Movie Review: A Ghost Story

  • Words: Brinley Knopf

 

Nitehawk Cinema in Williamsburg is effortlessly cool. Everything is just so, but special. With only three theaters, each small and intimate, this isn’t an AMC. Concessions aren’t bought through your stand-on-line traditional stand outside; you sit, consult your full-stop artisanal dinner menu, write your order down with a golf pencil and your waiter collects it. The smallness and understated part of not feeling like one fish in the Times Square AMC sea is what really sets Nitehawk apart. It’s great. 

Now, onto the film review.

Photo Credit: Bret Curry

Photo Credit: Bret Curry

 

A Ghost Story (2017) directed by David Lowery is a heartfelt, deep drama that could be confused as a comedy. Haunting only because of its near-silence, A Ghost Story isn’t scary in even the loosest term. Named like a horror, it is anything but. A husband (Casey Affleck) and his wife (Rooney Mara)  live in a small rural house, the backdrop to a quiet life. About to pack up and move out of the countryside, the Wife says something nostalgic about leaving a note behind in every house she’s ever lived in, in case she ever wanted to come back. It’s almost a throwaway line, said to take up space – later, it has a lasting connotation. 

But the Husband dies in a car accident before they can move. From there, he becomes a Ghost, taking on new skin – the sheet his body is covered with in the hospital, which he functions beneath, lives underneath. He expresses and emotes through the medium of the sheet, with black eyehole cutouts; he’s a silent, faceless ghost in the near-comedic archetypal embodiment of ghosts as we’ve come to know them in Scooby Doo. Husband haunts Wife as she grieves; staring, sitting, sulking. He sees her bring home a date. He watches while her car drives away the day she moves out. He’s there while the house sees new families, parties and demolition – years and years, decades. He sees life go by, but as a bystander and surveyor no one can see.

We can’t see his face, but his unseen presence in a house moving forward in life and time is deeply, cuttingly sad. You think your heart hurts, but then Husband walks the hallway, long white sheet catching behind him like the train of a gown, and the simple not-meant-to-be-funny act causes misplaced laughter. Then, his lonely solitary figure scratches at the painted-over wall, through the sheet, to read the note Wife left behind, the last tether to his wife, and you think again: oh. Sad. But at first the story isn’t a romance; you don’t exactly see a fairytale in how Wife asks Husband questions and he gives her one-word answers, affectionate it seems in only an expected married way. We learn he doesn’t want to move, he likes the house and can’t explain why. As the film goes on, the reason he doesn’t want to move is actually clever, an explained bump-in-the-night; interesting in a simple movie that has a five-minute scene watching Wife eat a chocolate pie. The love comes later. You see he does love her, but it’s a little-too-late deal – and, unfortunately, a vicious circle to cycle forever. 
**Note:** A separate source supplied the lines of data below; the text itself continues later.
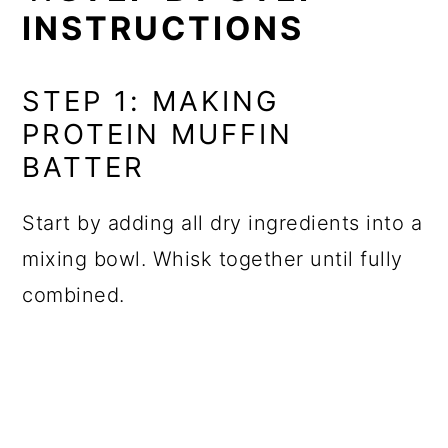
INSTRUCTIONS
STEP 1: MAKING
PROTEIN MUFFIN
BATTER
Start by adding all dry ingredients into a
mixing bowl. Whisk together until fully
combined.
Overall, I felt like I had to work to enjoy the movie – use parts of my brain I wouldn’t normally, turn on my intellectual facets; you can’t sit mindlessly and watch. I felt like I had to work at being affected – it might be the little dialogue, how the story creeps forward in infinitesimal baby steps. While I did feel a sense of love and loss, really all A Ghost Story left me with was the sour, leaden anxious feeling of being left behind.